▶ Aim of the task
Reproduce exactly, and solely, the lines running from the top of the data below through the line with "2026年5月25日 09:35 更新", both inclusive. Omit pictures.

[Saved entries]
★ ★ ★

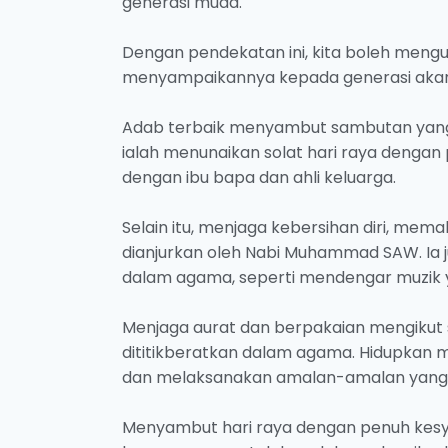
generasi muda.
Dengan pendekatan ini, kita boleh menguk
menyampaikannya kepada generasi akan
Adab terbaik menyambut sambutan yan
ialah menunaikan solat hari raya deng
dengan ibu bapa dan ahli keluarga.
Selain itu, menjaga kebersihan diri, me
dianjurkan oleh Nabi Muhammad SAW. Ia 
dalam agama, seperti mendengar muzik y
Menjaga aurat dan berpakaian mengikut s
dititikberatkan dalam agama. Hidupkan m
dan melaksanakan amalan-amalan yang 
Menyambut hari raya dengan penuh kesyu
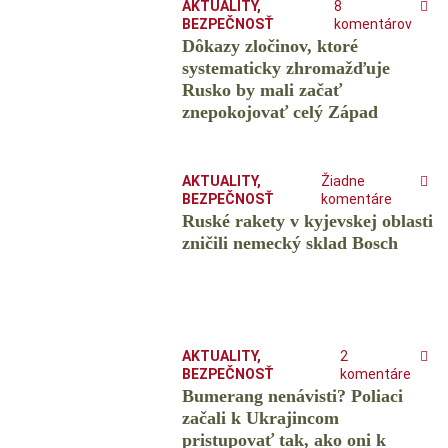
AKTUALITY
,
8
BEZPEČNOSŤ
komentárov
Dôkazy zločinov, ktoré
systematicky zhromažďuje
Rusko by mali začať
znepokojovať celý Západ
AKTUALITY
,
Žiadne
BEZPEČNOSŤ
komentáre
Ruské rakety v kyjevskej oblasti
zničili nemecký sklad Bosch
AKTUALITY
,
2
BEZPEČNOSŤ
komentáre
Bumerang nenávisti? Poliaci
začali k Ukrajincom
pristupovať tak, ako oni k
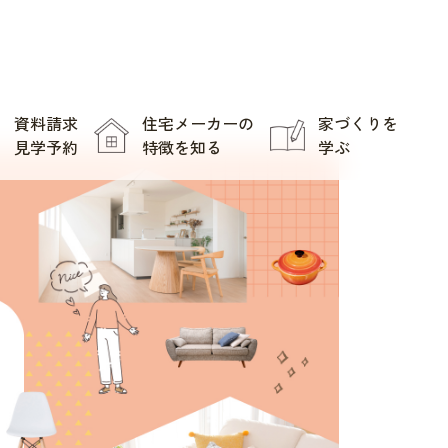
資料請求
住宅メーカーの
家づくりを
見学予約
特徴を知る
学ぶ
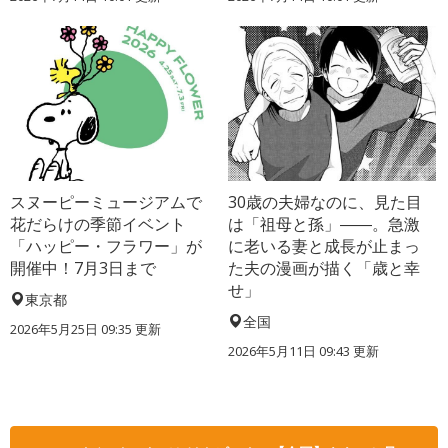
スヌーピーミュージアムで
30歳の夫婦なのに、見た目
花だらけの季節イベント
は「祖母と孫」――。急激
「ハッピー・フラワー」が
に老いる妻と成長が止まっ
開催中！7月3日まで
た夫の漫画が描く「歳と幸
せ」
東京都
全国
2026年5月25日 09:35 更新
2026年5月11日 09:43 更新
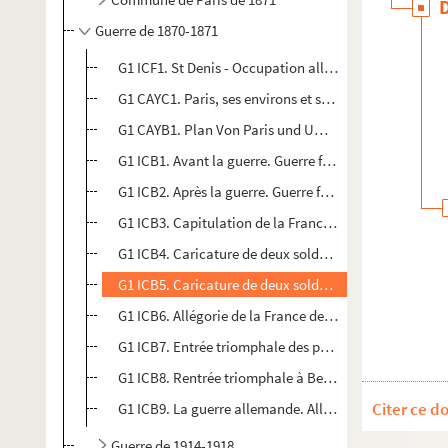
Guerre de 1870-1871
G1 ICF1. St Denis - Occupation allemande. Guerre 18
G1 CAYC1. Paris, ses environs et ses fortifications
G1 CAYB1. Plan Von Paris und Umgebung
G1 ICB1. Avant la guerre. Guerre franco-prussienne
G1 ICB2. Après la guerre. Guerre franco-prussienne
G1 ICB3. Capitulation de la France. Guerre franco-pr
G1 ICB4. Caricature de deux soldats prussiens. Guerr
G1 ICB5. Caricature de deux soldats prussiens. Guerr
G1 ICB6. Allégorie de la France de 1870. Guerre franc
G1 ICB7. Entrée triomphale des prussiens à Paris. Gue
G1 ICB8. Rentrée triomphale à Berlin. Guerre franco-
Citer ce d
G1 ICB9. La guerre allemande. Allégorie de l'occupat
Guerre de 1914-1918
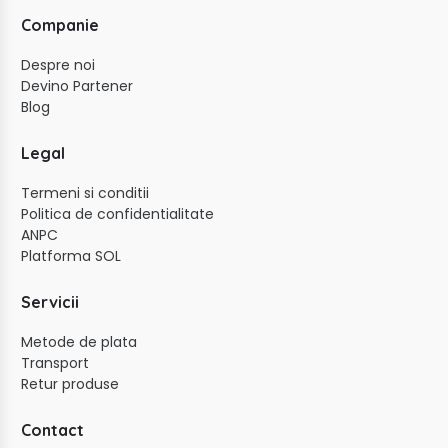
Companie
Despre noi
Devino Partener
Blog
Legal
Termeni si conditii
Politica de confidentialitate
ANPC
Platforma SOL
Servicii
Metode de plata
Transport
Retur produse
Contact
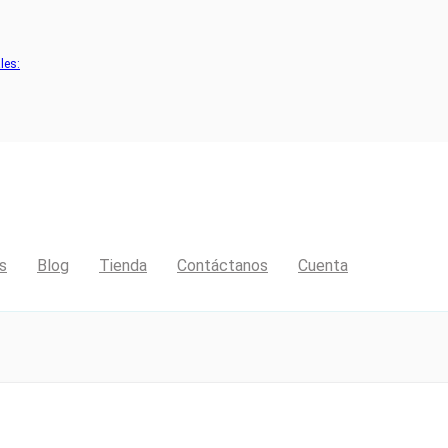
les:
s
Blog
Tienda
Contáctanos
Cuenta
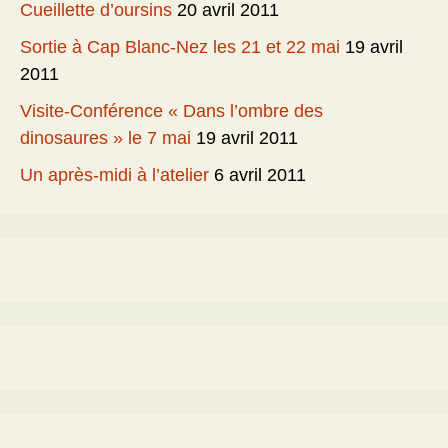
Cueillette d’oursins
20 avril 2011
Sortie à Cap Blanc-Nez les 21 et 22 mai
19 avril
2011
Visite-Conférence « Dans l’ombre des
dinosaures » le 7 mai
19 avril 2011
Un après-midi à l’atelier
6 avril 2011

★ ★ ★

▶ Solution
generasi muda.
Dengan pendekatan ini, kita boleh menguk
menyampaikannya kepada generasi akan
Adab terbaik menyambut sambutan yan
ialah menunaikan solat hari raya deng
dengan ibu bapa dan ahli keluarga.
Selain itu, menjaga kebersihan diri, me
dianjurkan oleh Nabi Muhammad SAW. Ia 
dalam agama, seperti mendengar muzik y
Menjaga aurat dan berpakaian mengikut s
dititikberatkan dalam agama. Hidupkan m
dan melaksanakan amalan-amalan yang 
Menyambut hari raya dengan penuh kesyu
AKTUALITY
,
8
BEZPEČNOSŤ
komentárov
Dôkazy zločinov, ktoré
systematicky zhromažďuje
Rusko by mali začať
znepokojovať celý Západ
AKTUALITY
,
Žiadne
BEZPEČNOSŤ
komentáre
Ruské rakety v kyjevskej oblasti
zničili nemecký sklad Bosch
AKTUALITY
,
2
BEZPEČNOSŤ
komentáre
Bumerang nenávisti? Poliaci
začali k Ukrajincom
pristupovať tak, ako oni k
資料請求
住宅メーカーの
家づくりを
見学予約
特徴を知る
学ぶ
スヌーピーミュージアムで
30歳の夫婦なのに、見た目
花だらけの季節イベント
は「祖母と孫」――。急激
「ハッピー・フラワー」が
に老いる妻と成長が止まっ
開催中！7月3日まで
た夫の漫画が描く「歳と幸
せ」
東京都
全国
2026年5月25日 09:35 更新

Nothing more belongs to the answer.